Hi, I was wondering if I can include more information about each label on textcat.teach UI.
The label is just an integer ID and that would be great to include a paragraph for each label so annotator can decide.
If it's mostly about providing more details and explanations for the annotator, you can use the "intstructions"
: Web Application · Prodigy · An annotation tool for AI, Machine Learning & NLP It accepts HTML, so you can format things nicely and include any info that might be relevant during annotation.
If your annotation process is binary, another option would be to wrap the stream, check the "label"
assigned to each example and then add an entry to the "meta"
with the label description. This will then be displayed in the bottom right corner of the annotation card.
If your labels are integer IDs, you might also consider replacing them with more descriptive strings to make it easier and faster for the annotator to decide. It doesn't matter to the model, and you can always do a search and replace in the data afterwards to convert the labels back – it's still much more efficient than if your annotators have to frequently check instructions and read several paragraphs to know what the label IDs mean.
I'm using this recipe file for labelling. Could you help me modify it to show meta data about each label?
import spacy
from prodigy.models.matcher import PatternMatcher
from pathlib import Path
import json
from prodigy import recipe
from prodigy.components.db import connect
@recipe('textcat.simple-teach',
dataset=("Dataset ID", "positional", None, str),
source_file=("File path or stdin", "positional", None, Path),
patterns=("Path to match patterns file", "positional", None, Path),
label=("Label to annotate", "option", "L", str)
)
def simple_teach(dataset, source_file, patterns, label="LABEL"):
DB = connect()
nlp = spacy.blank('en')
matcher = PatternMatcher(nlp, label_span=False, label_task=True).from_disk(patterns)
# For this example, I assume the source file is already formatted as jsonl
stream = (json.loads(line) for line in open(source_file))

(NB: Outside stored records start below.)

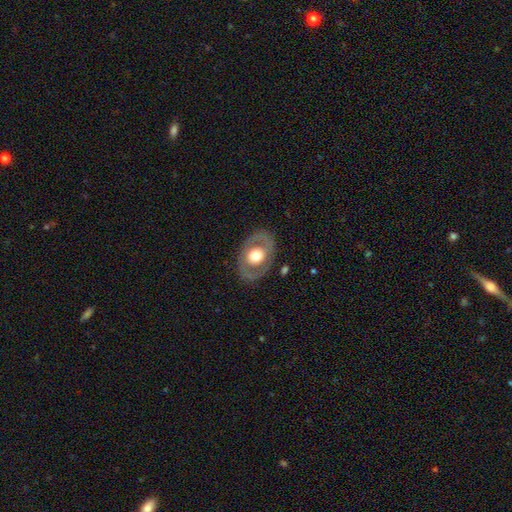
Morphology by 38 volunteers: A featured or disk galaxy (68%) with no bar (80%), no spiral arms (76%) and a large central bulge (60%). Merging: none (89%).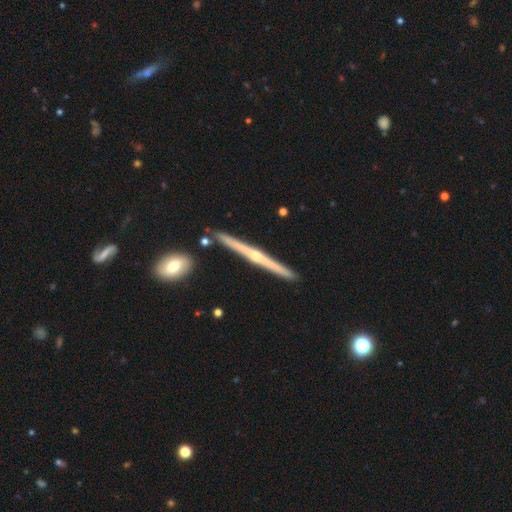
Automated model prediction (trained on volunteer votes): Smooth or featured? Predicted: featured or disk (p=0.80). Edge-on disk? Predicted: yes (p=0.98). Edge-on bulge? Predicted: rounded (p=0.81). Merging? Predicted: none (p=0.90).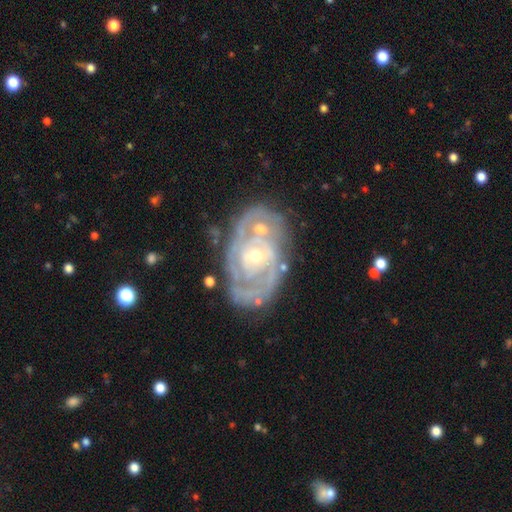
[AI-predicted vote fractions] Smooth or featured? Predicted: featured or disk (p=0.87). Edge-on disk? Predicted: no (p=0.96). Bar? Predicted: no (p=0.61). Spiral arms? Predicted: yes (p=0.90). Spiral winding? Predicted: tight (p=0.68). Spiral arm count? Predicted: 2 (p=0.40). Bulge size? Predicted: small (p=0.57). Merging? Predicted: none (p=0.64).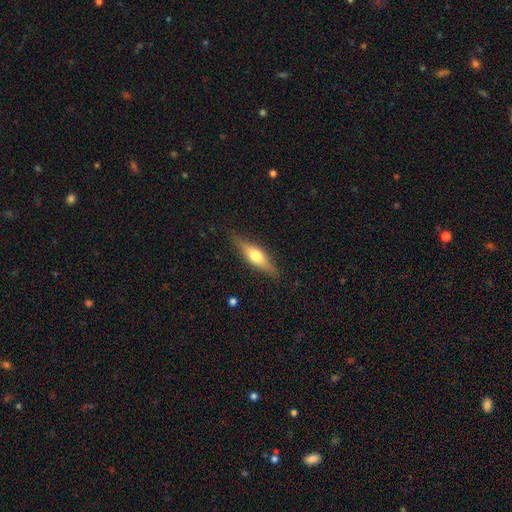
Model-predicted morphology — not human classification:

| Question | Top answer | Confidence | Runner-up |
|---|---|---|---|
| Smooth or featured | smooth | 47% | tied: featured or disk (47%) |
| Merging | none | 85% | minor disturbance (11%) |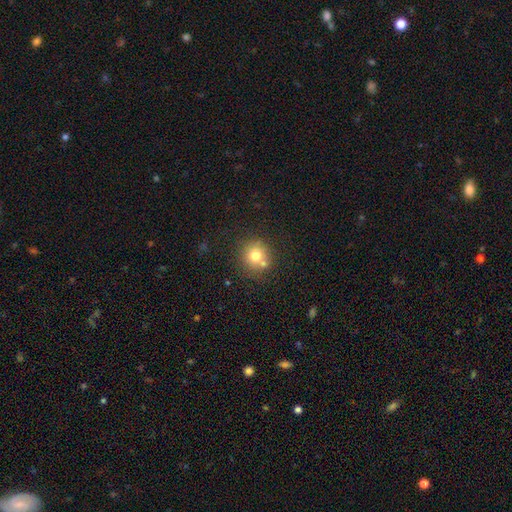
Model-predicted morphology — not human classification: Smooth or featured? smooth (73%)
How rounded? round (90%)
Merging? none (66%)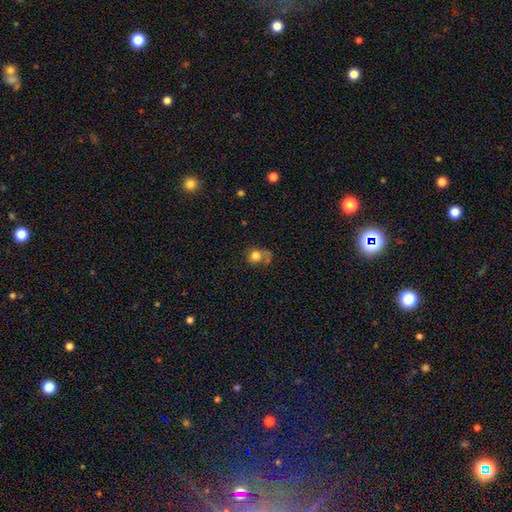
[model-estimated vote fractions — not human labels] This appears to be a smooth galaxy with no disk features (77%) that is round (75%). Merging: none (40%).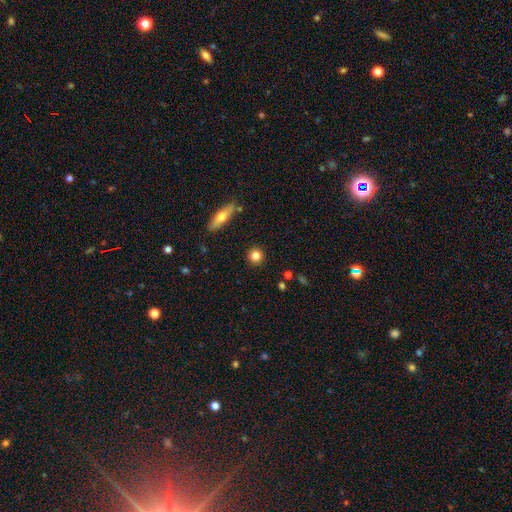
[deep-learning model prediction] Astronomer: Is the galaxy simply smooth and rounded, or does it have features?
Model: smooth — 82%.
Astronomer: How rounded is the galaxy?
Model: round — 92%.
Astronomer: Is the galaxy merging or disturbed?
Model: none — 91%.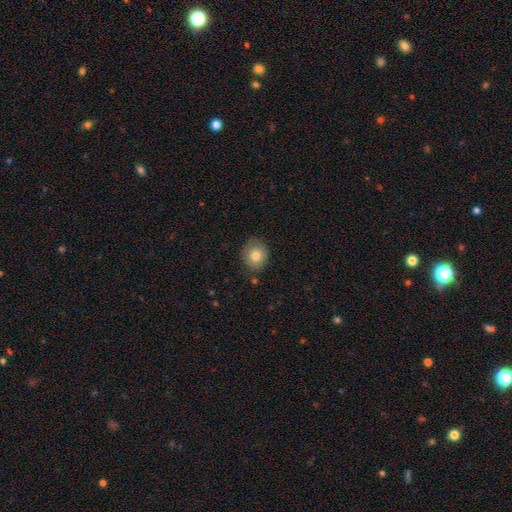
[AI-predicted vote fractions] smooth 80%, featured or disk 11%, star or artifact 9%. Down the decision tree: how rounded — round (78%); merging — none (82%).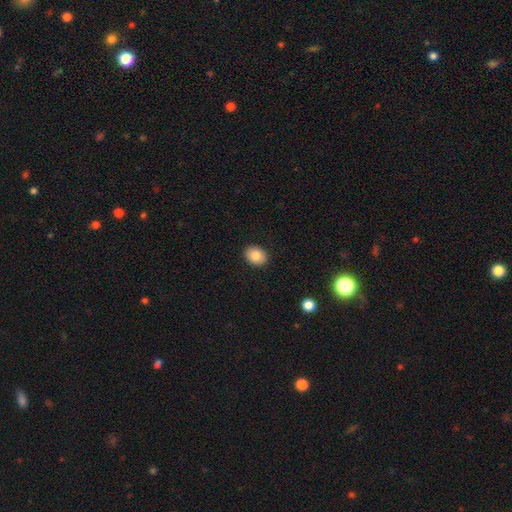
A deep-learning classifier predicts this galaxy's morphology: The model was most divided on "how rounded": in between: 57%, round: 42%, cigar-shaped: 1%. More confident: merging — none (91%); smooth or featured — smooth (85%).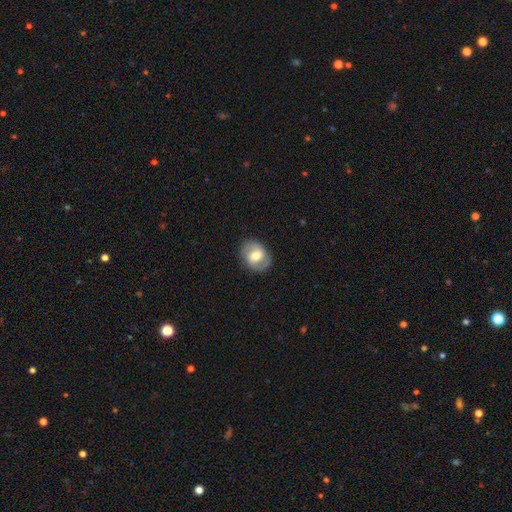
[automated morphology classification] Smooth or featured? featured or disk (58%)
Edge-on disk? no (96%)
Bar? weak (45%)
Spiral arms? yes (74%)
Bulge size? moderate (66%)
Merging? none (81%)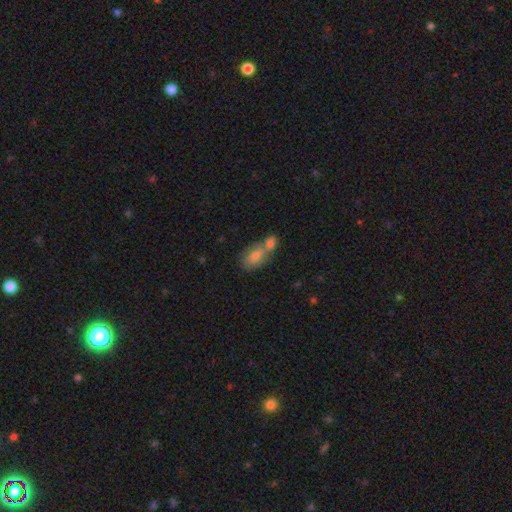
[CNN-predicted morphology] Overall: smooth (72%). How rounded: in between (85%). Merging: merger (56%; none 31%).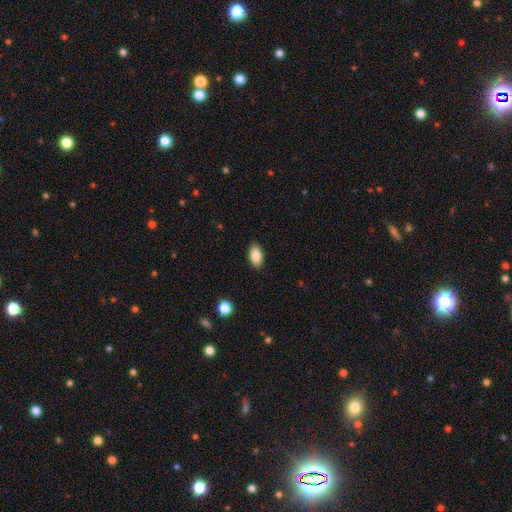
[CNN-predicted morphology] Q: Smooth or featured?
A: smooth (85%); runner-up: star or artifact (8%)
Q: How rounded?
A: in between (93%); runner-up: round (4%)
Q: Merging?
A: none (88%); runner-up: minor disturbance (9%)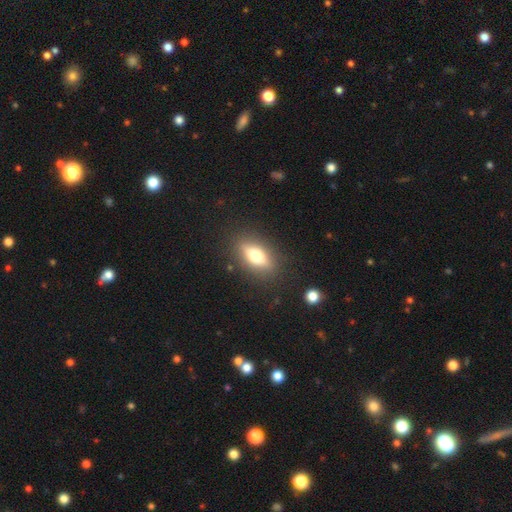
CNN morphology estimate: Smooth or featured? smooth (57%)
How rounded? in between (72%)
Merging? none (86%)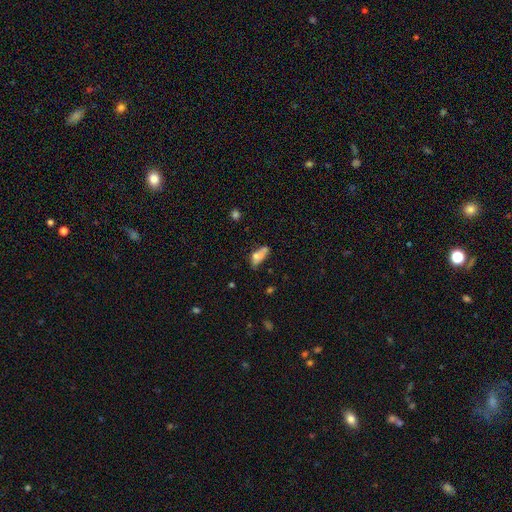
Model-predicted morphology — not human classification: Smooth or featured?
  - smooth: 67% *
  - featured or disk: 23%
  - star or artifact: 10%
How rounded?
  - in between: 78% *
  - cigar-shaped: 17%
  - round: 5%
Merging?
  - none: 35% *
  - minor disturbance: 27%
  - merger: 22%
  - major disturbance: 16%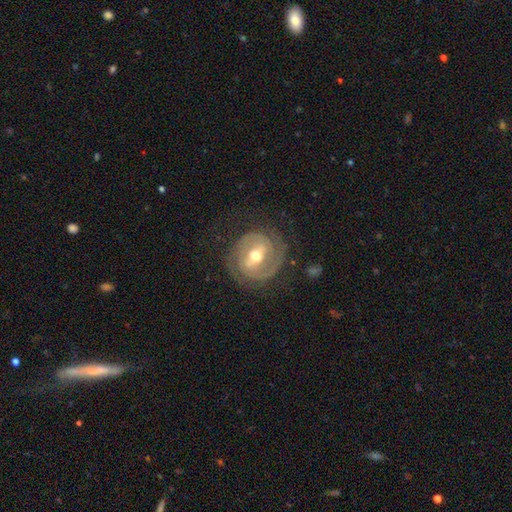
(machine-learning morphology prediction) featured or disk 85%, smooth 10%, star or artifact 5%. Down the decision tree: edge-on disk — no (97%); bar — weak (43%); spiral arms — yes (92%); spiral arm count — 2 (75%); spiral winding — tight (60%); bulge size — moderate (71%); merging — none (75%).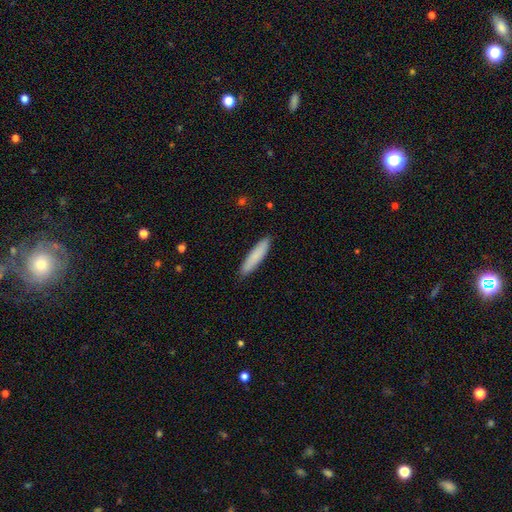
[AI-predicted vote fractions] Smooth or featured? smooth (82%)
How rounded? cigar-shaped (84%)
Merging? none (89%)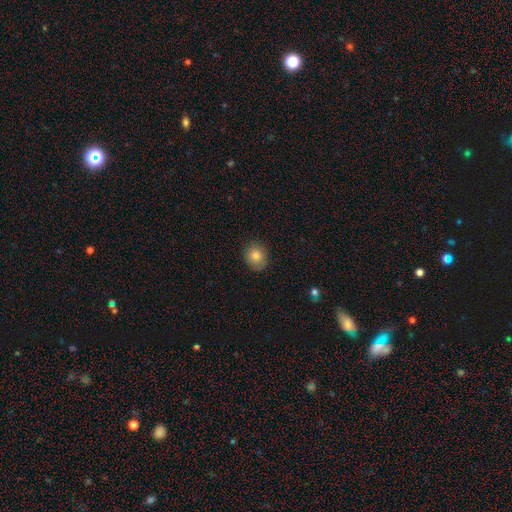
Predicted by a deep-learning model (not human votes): A smooth galaxy with no disk features (82%) that is round (72%). Merging: none (85%).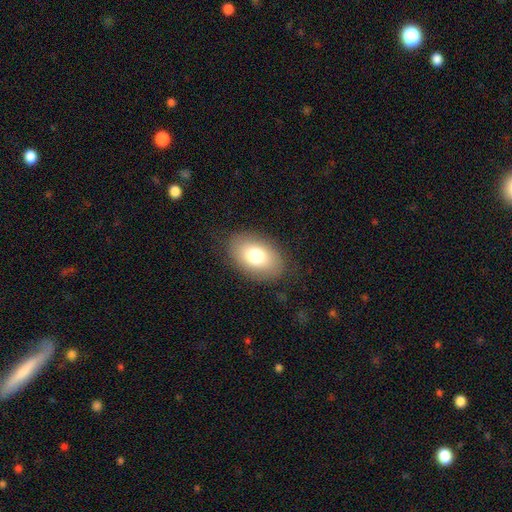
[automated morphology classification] type=smooth (76%); roundness=in between (87%); merging=none (83%).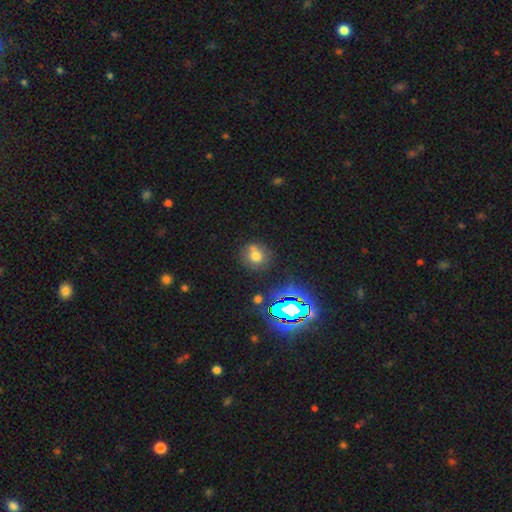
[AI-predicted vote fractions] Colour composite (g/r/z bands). It shows a smooth galaxy with no disk features (66%) that is round (82%). Merging: none (65%).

stream = (eg for score, eg in matcher(stream))
return {
'view_id': 'classification',
'dataset': dataset,
'stream': stream,
'update': None,
'config': {'lang': 'en', 'labels': [label]}
}
It's kind of up to you, but one thing you could do is something like this:
LABEL_DESCRIPTIONS = {
"LABEL_A": "Something about label A",
"LABEL_B": "Something about label B"
}
def add_label_meta(stream):
for eg in stream:
label = eg["label"]
eg["meta"]["label_info"] = LABEL_DESCRIPTIONS.get(label, "n/a")
yield eg
And then just add that the the end to update the meta for each example, based on its label:
stream = (eg for score, eg in matcher(stream))
stream = add_label_meta(stream)
Thank you Ines. I was wondering if I can make the text size for these meta data bigger or not?
You can use the "global_css"
config setting to add custom CSS overrides. The meta has the class .prodigy-meta
, so you can do something like:
"global_css": ".prodigy-meta { font-size: 16px}"